[Extracted text]

Dunston said Gore, Bush and Forbes flew big planes loaded with press. There also were separate planes loaded with media.

"I think this year was probably bigger than the past ..." said Bill Flannery, aviation director for the Des Moines International Airport. "But January tends to be a slow month, and certainly ... airlines and car rental people do a nice business in January because of the caucuses."

Alan Keyes' entourage -- on a commercial flight -- was turned back by a snowstorm on the East Coast. After changing planes in Detroit, they were an hour out of Boston's Logan Airport when it was closed because of whiteout conditions. The plane returned to Detroit.

The former diplomat had planned to attend a fund-raiser in Keene, N.H., on Tuesday night, but met instead with Detroit-area media and appeared on several television news programs via satellite, said Keyes spokesman Peter Malvey.

[/Extracted text]
[Given data]

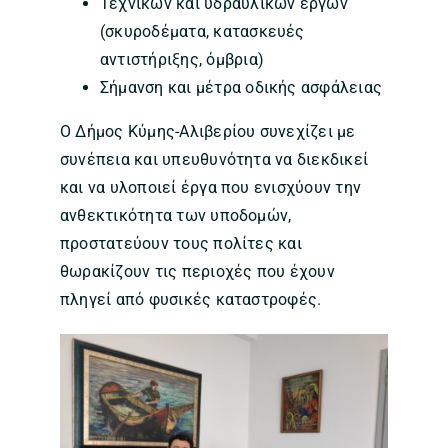
Τεχνικών και υδραυλικών έργων
(σκυροδέματα, κατασκευές
αντιστήριξης, όμβρια)
Σήμανση και μέτρα οδικής ασφάλειας
Ο Δήμος Κύμης-Αλιβερίου συνεχίζει με
συνέπεια και υπευθυνότητα να διεκδικεί
και να υλοποιεί έργα που ενισχύουν την
ανθεκτικότητα των υποδομών,
προστατεύουν τους πολίτες και
θωρακίζουν τις περιοχές που έχουν
πληγεί από φυσικές καταστροφές.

[/Given data]

# [Work instruction A]
In the article on campaign air travel, who is Bill Flannery?
# [Work instruction B]
Go on writing the article on campaign air travel from where it stops.

# [Exercise result A]
He is the aviation director for the Des Moines International Airport.

# [Exercise result B]
Malvey said Keyes would be on a flight early Wednesday to participate in a debate in Manchester, NH. "We'll do whatever it takes to get the ambassador to the debate."

Sen. Orrin Hatch, who finished with a 1 percent showing in Iowa, crept quietly out of town. He was expected to announced Wednesday he was dropping out of the race.

At the Iowa Historical Building on Tuesday, NBC crews were still dismantling the two full-size studios they built on the museum's third-floor terrace to showcase the view of Iowa's golden domed Capitol. CBS crews, which had set up on the second floor of the Capitol law library, were still packing up Tuesday morning.